(Instructions to follow): In the passage on speeding up slow MySQL queries, translate this sentence into Spanish: "If you get to this point without solving the performance issues, then it's time to think about moving off MySQL."

Having said that, I'm going to guess as to what's going on since I don't have the query plans. I'm guessing that (a) your indexes aren't being used correctly and you're getting a bunch of avoidable table scans, (b) your DB servers are tuned for OLTP, not analytical queries, (c) writing data while reading is causing things to slow down greatly, (d) working with strings just sucks and (e) you've got some inefficient queries with horrible joins (everyone has some of these).
To improve things, I'd investigate the following (in roughly this order):
Check the query plans, make sure the existing indexes are being used correctly - look at the table scans, make sure the queries actually make sense.
Move the analytical queries off the OLTP system - the tunings required for fast inserts and short queries are very different to those for the sorts of queries which potentially read most of a large table. This might mean having another analytic-only slave, with a different config (and possibly table types - I'm not sure what the state of the art with MySQL is right now).
Move the strings out of the fact table - rather than having the smoking status column with string values of (say) 'current smoker', 'recently quit', 'quit 1+ years', 'never smoked', push these values out to another table, and have the integer keys in the fact table (this will help the sizes of the indexes too).
Stop the tables from being updated while the queries are running - if the indexes are moving while the query is running I can't see good things happening. It's (luckily) been a long time since I cared about MySQL replication, so I can't remember if you can batch up the writes to the analytical query slave without too much drama.
If you get to this point without solving the performance issues, then it's time to think about moving off MySQL. I'd look at Infobright first - it's open source/$$ & based on MySQL, so it's probably the easiest to put into your existing system (make sure the data is going to the InfoBright DB, then point your analytical queries to the Infobright server, keep the rest of the system as it is, job done), or if Vertica ever releases its Community Edition. Hadoop+Hive has a lot of moving parts - its pretty cool (and great on the resume), but if it's only going to be used for the analytic portion of you system it may take more care & feeding than other options.

(Material supplied):
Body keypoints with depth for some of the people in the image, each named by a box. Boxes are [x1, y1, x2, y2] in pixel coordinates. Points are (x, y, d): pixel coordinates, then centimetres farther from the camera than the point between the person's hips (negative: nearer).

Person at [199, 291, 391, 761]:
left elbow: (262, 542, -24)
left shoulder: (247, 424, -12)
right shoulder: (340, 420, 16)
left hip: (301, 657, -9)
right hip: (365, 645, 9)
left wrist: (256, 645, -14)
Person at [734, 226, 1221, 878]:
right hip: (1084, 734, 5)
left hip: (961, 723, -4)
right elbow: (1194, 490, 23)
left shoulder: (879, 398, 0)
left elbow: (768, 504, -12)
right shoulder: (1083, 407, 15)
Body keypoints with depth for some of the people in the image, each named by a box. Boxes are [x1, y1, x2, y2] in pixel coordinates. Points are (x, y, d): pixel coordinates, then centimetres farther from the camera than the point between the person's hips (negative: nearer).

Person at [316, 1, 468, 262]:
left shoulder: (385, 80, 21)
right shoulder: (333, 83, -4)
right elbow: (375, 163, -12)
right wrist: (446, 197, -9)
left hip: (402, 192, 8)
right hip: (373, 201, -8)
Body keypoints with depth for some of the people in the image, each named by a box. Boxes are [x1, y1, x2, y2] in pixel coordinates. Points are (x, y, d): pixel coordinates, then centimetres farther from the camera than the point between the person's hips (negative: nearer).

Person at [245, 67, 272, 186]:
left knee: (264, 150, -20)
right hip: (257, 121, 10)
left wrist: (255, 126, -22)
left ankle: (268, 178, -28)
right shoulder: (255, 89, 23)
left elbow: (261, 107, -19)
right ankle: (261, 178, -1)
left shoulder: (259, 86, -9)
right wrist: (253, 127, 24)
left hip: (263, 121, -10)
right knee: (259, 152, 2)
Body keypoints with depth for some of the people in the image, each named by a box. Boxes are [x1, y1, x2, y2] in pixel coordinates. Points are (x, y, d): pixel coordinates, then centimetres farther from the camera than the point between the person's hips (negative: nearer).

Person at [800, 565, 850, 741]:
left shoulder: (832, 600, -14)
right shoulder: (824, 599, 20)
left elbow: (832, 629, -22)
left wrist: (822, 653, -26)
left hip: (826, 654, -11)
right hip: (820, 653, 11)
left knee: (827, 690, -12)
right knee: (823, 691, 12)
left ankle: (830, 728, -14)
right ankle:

(Response below): Si llegas a este punto sin haber resuelto los problemas de rendimiento, entonces es hora de pensar en dejar MySQL.